Practice speaking to your pet as you wash them, keeping your voice quiet and calm. Utilize common phrases that your dog associates with good behavior, such as “Good boy” or “Good girl”. In most cases, just hearing your reassuring voice will help them relax, which will make your job as dog groomer much easier.

 

Teach positive association

A long-term tactic is to teach your dog positive association by always giving them a treat, lots of belly rubs, or a nice, long walk after a successful bath. In time, your dog will come to expect these treats and tokens of affection, helping them to associate rewards with grooming.

 

Bathe smaller breeds in smaller spaces

If you own a smaller breed of dog or a puppy, try bathing them in a sink rather than a bath tub. Bath tubs are huge, vacant spaces that are highly foreign to your pet. Most likely, their experience with this particular part of your household is little to none, which only adds to their mounting anxiety. Bathing them in a space that is more comparable to their size may help them feel more comfortable. In addition to this tip, professional dog groomers recommend placing a non-slip surface on the bottom of a tub or sink while bathing your pet.

 

Keep the water at a comfortable temperature

Some of us enjoy our baths and showers hot and steamy. We tend to associate a relaxing cleaning routine with hot water, but for dogs this isn’t the case. Monitor the water’s temperature on yourself before immersing a dog in it. Professionals recommend lukewarm water. If your dog begins to shiver or tremble, adjust the temperature a little warmer.

 

#2. Pay attention to eyes and ears

The eyes and ears of a dog are extremely sensitive and so proper care of them is important. You should try your best to avoid exposing these areas to water while washing. Try softly tilting your dog’s head back and covering their ears when rinsing pet shampoo out of their fur. Don’t use soap near or around the eyes or ears. Your dog’s eyes and ears are best cleaned with a soft, warm wet cloth after their bath is complete.

 

#3. Air dry vs. blow-dry

Many animals are skittish around anything that exhibits loud noises, such as blow dryers.
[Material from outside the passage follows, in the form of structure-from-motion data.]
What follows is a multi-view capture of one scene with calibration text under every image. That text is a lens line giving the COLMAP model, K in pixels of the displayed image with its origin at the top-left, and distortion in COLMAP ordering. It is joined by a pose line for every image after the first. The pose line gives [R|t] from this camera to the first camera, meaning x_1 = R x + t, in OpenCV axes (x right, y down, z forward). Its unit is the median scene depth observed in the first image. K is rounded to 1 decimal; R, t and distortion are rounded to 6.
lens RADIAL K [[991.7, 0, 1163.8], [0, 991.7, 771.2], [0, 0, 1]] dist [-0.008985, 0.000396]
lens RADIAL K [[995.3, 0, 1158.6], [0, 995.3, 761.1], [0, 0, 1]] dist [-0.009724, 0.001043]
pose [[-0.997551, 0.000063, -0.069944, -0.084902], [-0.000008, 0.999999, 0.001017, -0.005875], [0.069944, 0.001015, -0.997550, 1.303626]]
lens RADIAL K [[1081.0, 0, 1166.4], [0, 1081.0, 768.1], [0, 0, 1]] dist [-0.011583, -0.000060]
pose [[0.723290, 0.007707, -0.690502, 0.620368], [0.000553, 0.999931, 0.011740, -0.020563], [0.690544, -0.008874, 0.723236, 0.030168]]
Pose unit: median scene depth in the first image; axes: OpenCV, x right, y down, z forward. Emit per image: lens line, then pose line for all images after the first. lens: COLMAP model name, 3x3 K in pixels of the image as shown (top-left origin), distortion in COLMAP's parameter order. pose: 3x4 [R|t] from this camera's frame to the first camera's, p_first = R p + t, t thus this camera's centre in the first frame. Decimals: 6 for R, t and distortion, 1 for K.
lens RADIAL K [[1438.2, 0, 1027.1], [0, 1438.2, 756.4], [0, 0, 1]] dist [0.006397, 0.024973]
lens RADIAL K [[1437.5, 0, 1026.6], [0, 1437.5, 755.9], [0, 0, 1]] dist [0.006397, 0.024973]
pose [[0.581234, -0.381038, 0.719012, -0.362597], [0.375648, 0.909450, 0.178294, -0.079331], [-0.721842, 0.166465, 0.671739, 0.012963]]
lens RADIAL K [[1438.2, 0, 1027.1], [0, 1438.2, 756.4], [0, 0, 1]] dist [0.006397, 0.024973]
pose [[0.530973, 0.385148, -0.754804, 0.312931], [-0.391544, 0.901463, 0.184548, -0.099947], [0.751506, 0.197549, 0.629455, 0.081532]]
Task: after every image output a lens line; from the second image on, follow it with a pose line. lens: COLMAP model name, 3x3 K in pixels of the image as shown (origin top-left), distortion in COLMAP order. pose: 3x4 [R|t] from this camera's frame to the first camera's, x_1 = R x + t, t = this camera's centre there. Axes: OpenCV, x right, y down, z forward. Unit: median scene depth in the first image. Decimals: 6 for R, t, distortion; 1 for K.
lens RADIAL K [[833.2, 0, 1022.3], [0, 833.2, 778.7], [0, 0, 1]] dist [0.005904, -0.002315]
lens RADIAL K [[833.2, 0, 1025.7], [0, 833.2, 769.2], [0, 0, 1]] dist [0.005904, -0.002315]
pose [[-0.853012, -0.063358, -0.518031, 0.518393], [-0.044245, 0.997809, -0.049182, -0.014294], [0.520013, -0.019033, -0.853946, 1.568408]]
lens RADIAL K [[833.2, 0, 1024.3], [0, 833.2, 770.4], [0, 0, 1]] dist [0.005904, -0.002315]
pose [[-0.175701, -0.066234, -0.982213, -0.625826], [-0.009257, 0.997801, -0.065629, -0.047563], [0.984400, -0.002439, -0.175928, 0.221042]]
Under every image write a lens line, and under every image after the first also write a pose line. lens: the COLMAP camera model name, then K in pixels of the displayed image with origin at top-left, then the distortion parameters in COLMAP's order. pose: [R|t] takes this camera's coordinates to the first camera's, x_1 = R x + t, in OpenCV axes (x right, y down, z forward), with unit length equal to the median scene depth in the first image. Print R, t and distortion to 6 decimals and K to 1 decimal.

Your pet is completely fine air-drying in most cases. However, dogs with heavier, thicker, or longer coats may need a little help drying off, especially to avoid them shivering. In the winter, blow drying is recommended more so than in hot or humid weather.

 

#4. Enlist a friend

Another great and easy way to make bath-time easier for you and more comfortable for your dog is to ask for a helper. Two groomers is better than one. While one is lathering and rinsing the pet, the other can hold them still and steady for you. This can even help your dog feel more secure.

 

Baths need only be as frequent as your dog’s dirtiness. Frequent washing can be harmful to a dog’s coat and skin, causing dryness, itchiness, and discomfort. In some cases, this can lead to skin infections as dogs tend to bite and lick at any patches of skin that are agitating them. Keep this in mind when trying out any one of these bathing tips.